Louisiana Jury Finds Galette Not Guilty of Domestic Abuse Allegation
Galette was a player-elected Team Captain for the New Orleans Saints, playing on a $42+M deal when in early 2015, a woman accused him of assault and called the police. When prosecutors investigated the alleged incident, they concluded the allegations lacked credibility and dropped all charges. The woman pursued a civil suit―seeking a “big money” settlement―but Galette refused to settle. Putting his reputation and name on the line, Galette took the matter to trial―and won. On July 12, 2017, a Jefferson Parish jury found Galette did not assault the accuser or in any way cause any injury to the accuser. The jury refused to award the accuser even a single dollar, fully exonerating Galette. Although all criminal charges were dropped and the jury fully exonerated Galette, the NFL did not retroactively reverse its two-game suspension of Galette related to the alleged incident.
In June, Galette penned an Open Letter to NFL Commissioner Roger Goodell seeking equitable treatment of Black players and an end to policies that blackball players who speak out against racism and disparity in the league. Galette’s letter applauds the NFL’s recent statement acknowledging systemic racism and the inequitable treatment of Black people in America, but Galette asks that the NFL go beyond mere words of support for the Black Lives Matter movement: Galette calls upon the league to institute policies that bring about real change.
As Galette noted in his Open Letter, Black men—including Black NFL Players—in America are seven times more likely to have encounters with law enforcement than are their white counterparts, a startling statistic experts attribute in part to institutionalized racism and systemic, and systematic oppression. Black NFL players are not immune from such adverse interaction with police, but under current NFL policies, a player merely accused of a crime can be suspended from playing even before having the opportunity to appear in court and exercise his constitutional right to prove his innocence.

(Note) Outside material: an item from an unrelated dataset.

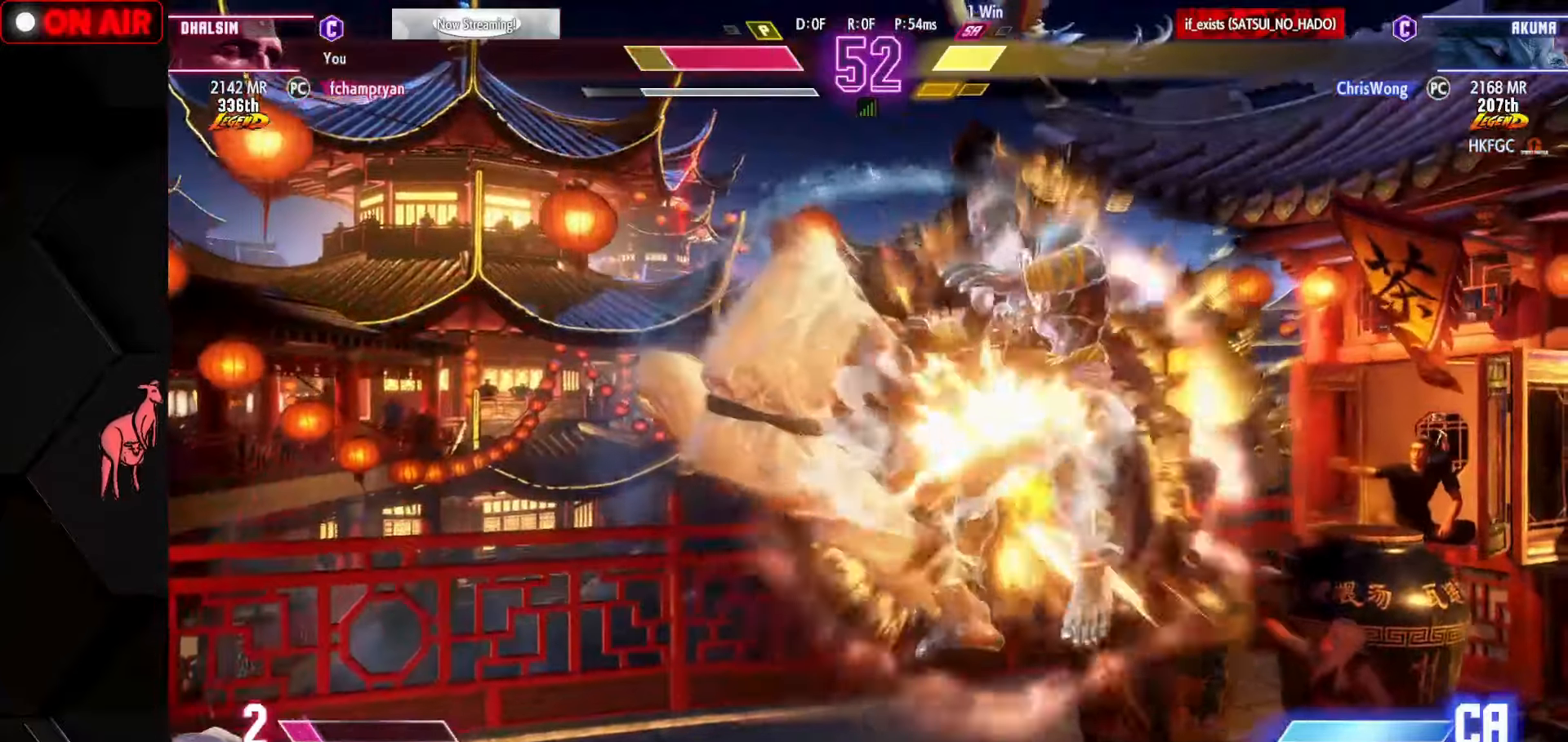
{"dt_ms": 500, "buttons": ["SQUARE", "TRIANGLE", "R1"], "left_stick": "down-right", "events": [[167, "left_stick", "center"], [284, "left_stick", "down-right"], [350, "R1", "down"], [350, "SQUARE", "down"], [384, "R1", "up"], [384, "SQUARE", "up"], [467, "R1", "down"], [467, "SQUARE", "down"], [467, "TRIANGLE", "down"]]}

This is precisely what happened to Galette related to the 2015 alleged incident. Although eventually fully exonerated, in 2015, two years before he was exonerated, the NFL suspended Galette for 2 games. When Galette was exonerated, the NFL did not reverse the suspension. As Galette points out, America’s justice system is slow, but the NFL’s quick-trigger disciplinary system can tarnish a player’s reputation before the player receives his full due process in a court of law.